Dataset entries
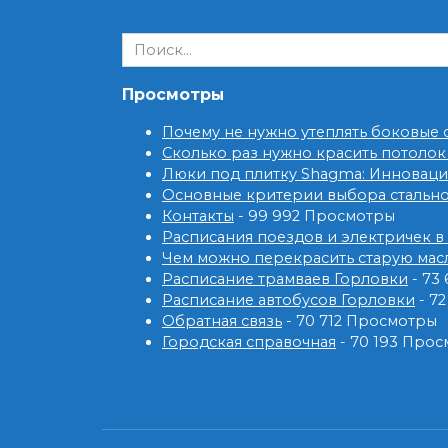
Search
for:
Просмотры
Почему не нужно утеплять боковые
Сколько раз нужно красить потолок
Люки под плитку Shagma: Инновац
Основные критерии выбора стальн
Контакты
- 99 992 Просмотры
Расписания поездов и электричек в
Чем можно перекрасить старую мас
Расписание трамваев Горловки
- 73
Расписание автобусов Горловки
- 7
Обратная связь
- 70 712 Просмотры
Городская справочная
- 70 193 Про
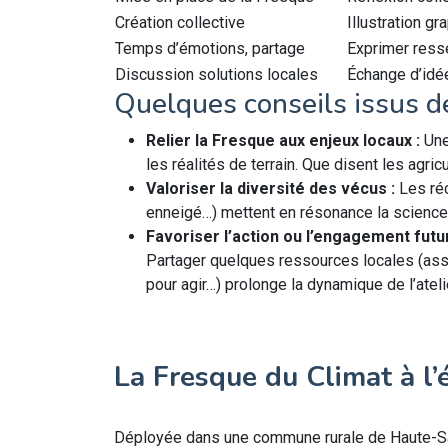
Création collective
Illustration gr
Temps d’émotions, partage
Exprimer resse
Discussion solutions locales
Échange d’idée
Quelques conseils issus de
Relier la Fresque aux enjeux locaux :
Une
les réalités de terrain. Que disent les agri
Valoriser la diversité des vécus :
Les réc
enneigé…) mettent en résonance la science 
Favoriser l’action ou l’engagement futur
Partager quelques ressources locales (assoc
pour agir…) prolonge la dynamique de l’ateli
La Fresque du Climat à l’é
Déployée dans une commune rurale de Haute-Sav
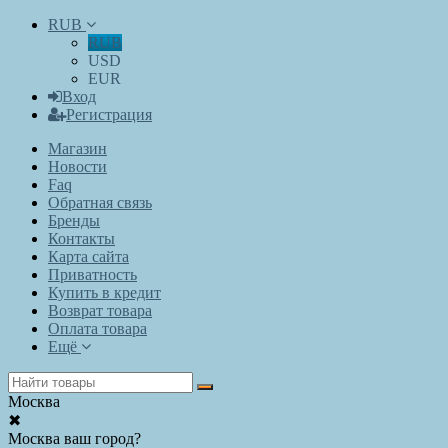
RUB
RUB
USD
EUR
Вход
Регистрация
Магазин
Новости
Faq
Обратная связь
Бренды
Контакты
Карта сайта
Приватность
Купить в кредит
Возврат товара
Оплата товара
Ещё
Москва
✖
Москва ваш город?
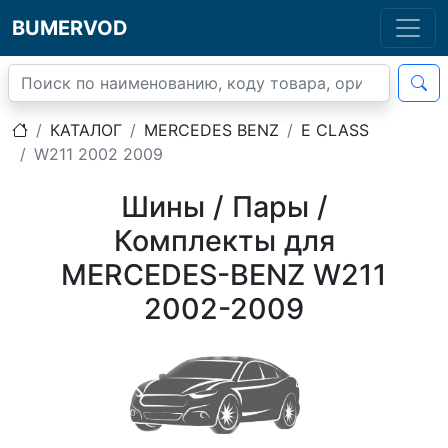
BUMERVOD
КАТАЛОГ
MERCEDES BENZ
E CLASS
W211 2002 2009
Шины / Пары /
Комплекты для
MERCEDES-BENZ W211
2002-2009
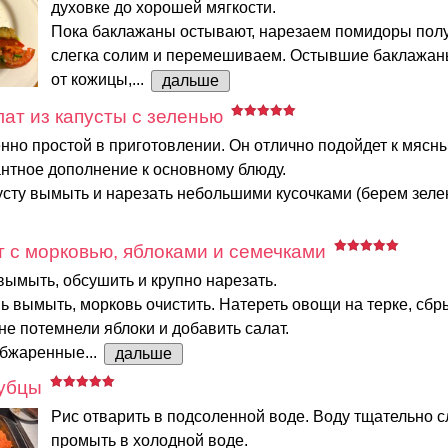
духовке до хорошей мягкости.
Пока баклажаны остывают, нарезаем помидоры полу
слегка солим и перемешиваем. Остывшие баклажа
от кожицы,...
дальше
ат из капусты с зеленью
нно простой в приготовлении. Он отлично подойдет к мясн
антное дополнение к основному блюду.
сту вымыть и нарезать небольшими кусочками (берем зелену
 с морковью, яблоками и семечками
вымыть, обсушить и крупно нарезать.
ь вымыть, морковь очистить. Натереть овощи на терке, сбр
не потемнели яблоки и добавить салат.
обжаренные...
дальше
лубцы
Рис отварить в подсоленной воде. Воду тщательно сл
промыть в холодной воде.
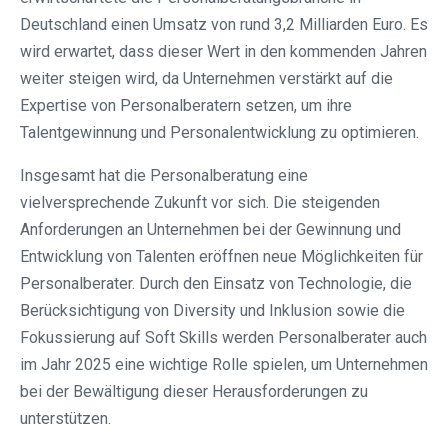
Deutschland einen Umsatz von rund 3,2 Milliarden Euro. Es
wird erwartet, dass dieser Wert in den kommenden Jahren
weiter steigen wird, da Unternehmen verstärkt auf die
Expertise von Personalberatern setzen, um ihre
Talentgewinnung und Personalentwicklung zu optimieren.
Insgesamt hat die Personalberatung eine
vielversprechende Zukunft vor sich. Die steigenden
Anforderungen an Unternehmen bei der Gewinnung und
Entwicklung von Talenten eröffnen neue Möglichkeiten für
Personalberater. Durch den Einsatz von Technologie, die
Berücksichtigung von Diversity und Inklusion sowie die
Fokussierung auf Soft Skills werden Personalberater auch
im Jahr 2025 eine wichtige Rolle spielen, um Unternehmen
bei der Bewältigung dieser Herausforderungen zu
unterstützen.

Task directions: What is needed is an exact retyping of the lines from the start of the data through the line with "Illustration gr", with both end lines kept and every picture left out.

Result for this exercise:
Search
for:
Просмотры
Почему не нужно утеплять боковые
Сколько раз нужно красить потолок
Люки под плитку Shagma: Инновац
Основные критерии выбора стальн
Контакты
- 99 992 Просмотры
Расписания поездов и электричек в
Чем можно перекрасить старую мас
Расписание трамваев Горловки
- 73
Расписание автобусов Горловки
- 7
Обратная связь
- 70 712 Просмотры
Городская справочная
- 70 193 Про
Création collective
Illustration gr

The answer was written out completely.